• I think something like the Pineapple One [1] is just as trust worthy while being less obscurantist. I mean a 36-bit word is truly being different for retro's sake. There hasn't been a 36-bit word machine released since the PDP-10 in 1966 . If it strikes your fancy, please, go ahead, but I'd personally rather spend my time on a TTL-logic version of an architecture that has some mainstream support.

    [1] https://hackaday.io/project/178826-pineapple-one

  • Veeerry nice work! That said: if meant to be anything more than an intellectual exercise, imho it's better to target an existing system/architecture. There's a good # of existing systems out there that:

    a) Can be built from discrete parts (okay, CPU & ROM/RAM excluded - usually). And b) Have an existing software library. Often a huge one.

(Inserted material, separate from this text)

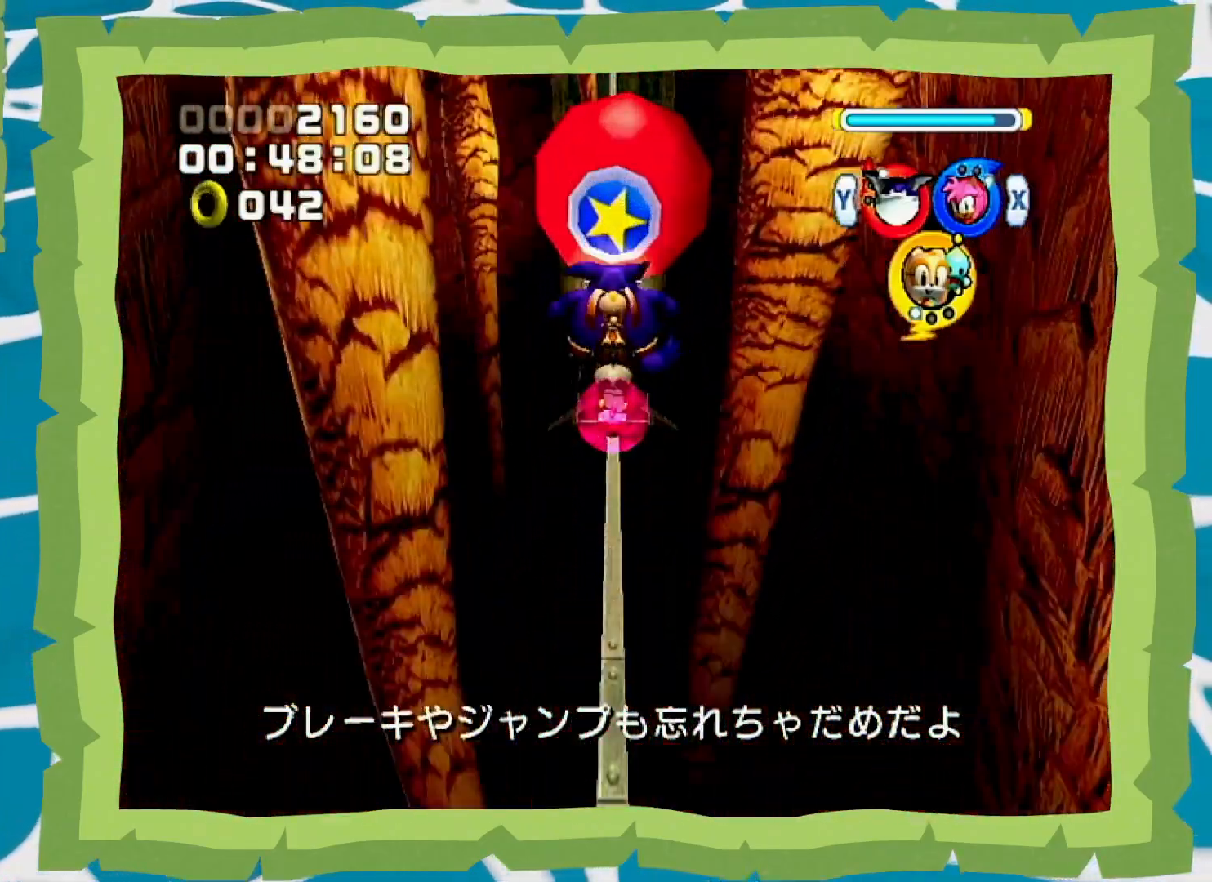
{"buttons": [], "left_stick": "up", "right_stick": "center", "events": [[33, "A", "up"]]}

    b) Is the important bit here. It gives you a full suite of editors, assemblers, compilers, debuggers, productivity software, games, etc etc from day 1. Which bypasses the chicken-and-egg problem of "do something useful with it".

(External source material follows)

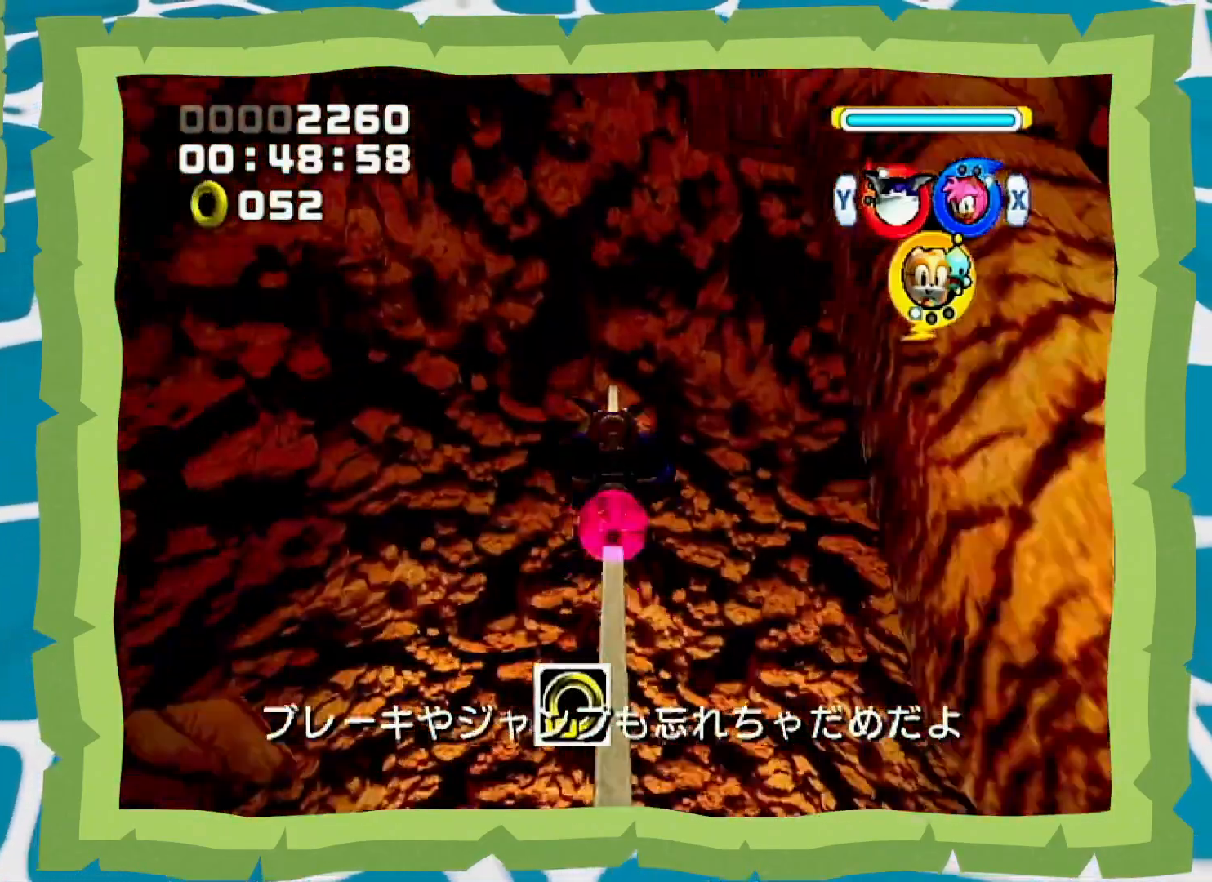
{"buttons": [], "left_stick": "up", "right_stick": "center", "events": [[183, "A", "down"], [433, "A", "up"]]}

    Modern IC's are not black boxes by definition. It's just the scale of today's VLSI that makes inspection by end users impossible.

    Even eg. a lowly Cortex-M0 could be considered a complex beast in this context. But buy eg. 100....1000 (8 bit) microcontrollers, take a representative sampling of those (say, a few dozen specimens), decap, put under microscope & compare with architecture documentation. When determined "ok", use the rest of that batch to build stuff. Tedious? Yes! But (for a sufficiently motivated individual or organisation): doable.

    Same for small-sized ROM/RAM & peripheral IC's.

    IC vs. discrete logic is not the (essential) issue here. Scale/complexity of modern IC's is. Take a # of steps down the order-of-complexity-magnitude scale, and go from there.

  • I would have said this design takes you back to the mid-70s, but the 74AUC logic family is so limited it's more like the late 60s. (Wow, that family is fast for discrete logic, though.)
  • I saw this guy give a talk and looking into its an amazing idea of the most secure computer without memory.